新社会人になって、仕事の合間に読み始めたのがこの本です。最初は漫画ばかり読んでいた自分が、こんな分厚い歴史書に手を出すなんて、と少し迷いましたが、レビューの評価が高かったので思い切って購入しました。 正解でした。ホモ・サピエンスがなぜここまで栄えたのか、という根本的な問いに対して、著者の仮説は本当に説得力がある。虚構が人間を結びつけ、文明を作ってきたという考え方は、会社で感じる様々な規則や制度を見る視点が変わります。国家も企業も貨幣も、突き詰めると人間が作った「嘘」なんだという指摘は、新入社員の自分にとって衝撃的でした。 ただし、情報量が本当に多いので、一度の読書では全部を理解できないかもしれません。自分も何度か読み返している箇所があります。でも、だからこそ読む価値がある。人類史を俯瞰する視点を持つことで、日々の仕事や人間関係を少し違う角度から考えられるようになった気がします。
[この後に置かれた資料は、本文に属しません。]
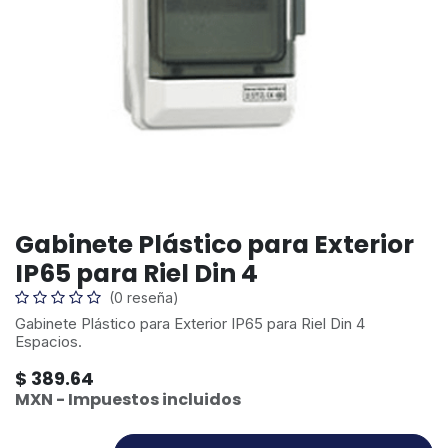
Gabinete Plástico para Exterior
IP65 para Riel Din 4
(0 reseña)
Gabinete Plástico para Exterior IP65 para Riel Din 4
Espacios.
$
389.64
MXN - Impuestos incluidos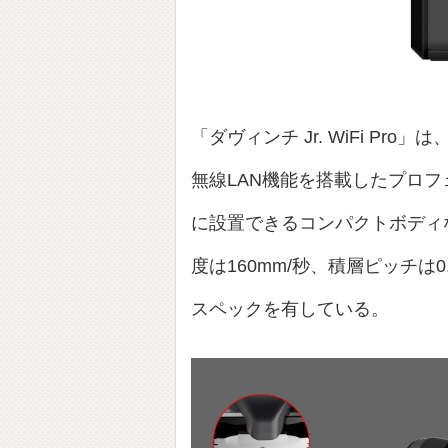
「ダヴィンチ Jr. WiFi Pro
無線LAN機能を搭載したプロ
に設置できるコンパクトボディ
度は160mm/秒、積層ピッチは0.
スペックを有している。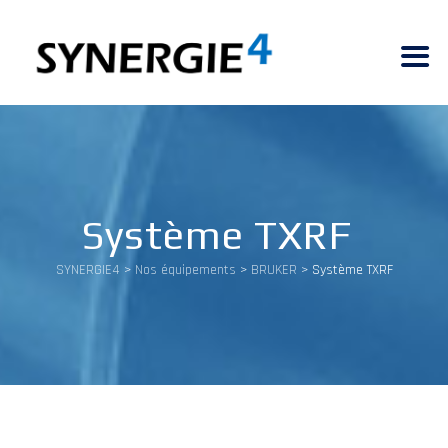
Système TXRF
SYNERGIE4
>
Nos équipements
>
BRUKER
>
Système TXRF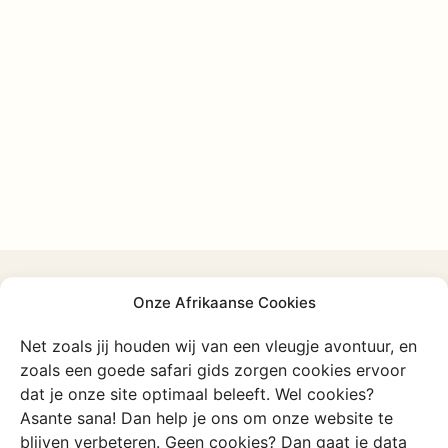
Onze Afrikaanse Cookies
Ontdek meer in
Mozambique
Net zoals jij houden wij van een vleugje avontuur, en
zoals een goede safari gids zorgen cookies ervoor
Of blader door al onze unieke en authentieke
dat je onze site optimaal beleeft. Wel cookies?
ervaringen
Asante sana! Dan help je ons om onze website te
blijven verbeteren. Geen cookies? Dan gaat je data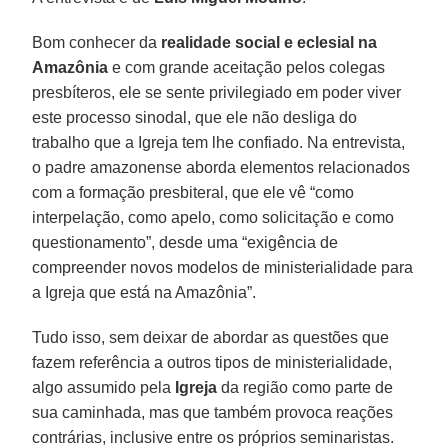
Bom conhecer da
realidade social e eclesial na
Amazônia
e com grande aceitação pelos colegas
presbíteros, ele se sente privilegiado em poder viver
este processo sinodal, que ele não desliga do
trabalho que a Igreja tem lhe confiado. Na entrevista,
o padre amazonense aborda elementos relacionados
com a formação presbiteral, que ele vê “como
interpelação, como apelo, como solicitação e como
questionamento”, desde uma “exigência de
compreender novos modelos de ministerialidade para
a Igreja que está na Amazônia”.
Tudo isso, sem deixar de abordar as questões que
fazem referência a outros tipos de ministerialidade,
algo assumido pela
Igreja
da região como parte de
sua caminhada, mas que também provoca reações
contrárias, inclusive entre os próprios seminaristas.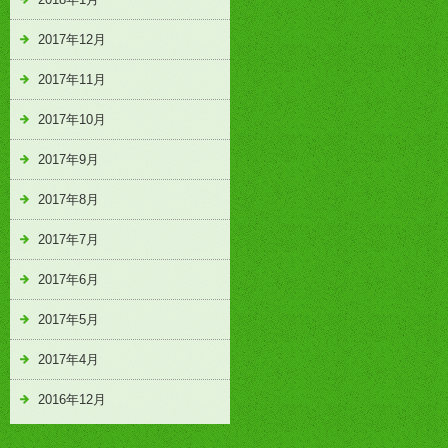
2017年12月
2017年11月
2017年10月
2017年9月
2017年8月
2017年7月
2017年6月
2017年5月
2017年4月
2016年12月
躊躇している人には、ぜひ挑戦してみてほしい一冊です。

感想

話題の本だから一度は読んでおこうか、くらいの軽い気持ちで手に取ったんですが、思いのほか引き込まれてしまいました。 ホモ・サピエンスがなぜここまで繁栄したのか、という素朴な問いに対して、著者は「虚構の力」という切り口で説明していく。国家も貨幣も企業も、実は人間が創り出した共通の物語に過ぎない、という視点は確かに目からウロコです。自営業やってると、実務的な部分で日々奮闘しているわけですが、そういう現実的なビジネスの背景にある壮大な歴史的文脈が見えてくるのは興味深い。 分量が多いうえに、時間軸も空間的スケールも大きいので、読み始めは少し気力がいります。でも一度ペースをつかむと、人類史の大きな流れを俯瞰する面白さにすっかりハマってしまう。専門的な記述もありますが、基本的には一般向けに書かれているので、特別な知識がなくても楽しめるのが良い。 上巻を読み終わった今、下巻も当然読み進めたくなっています。人類史を広く学びたい人、思想書が好きな人にはまず間違いなくお勧めできる一冊ですね。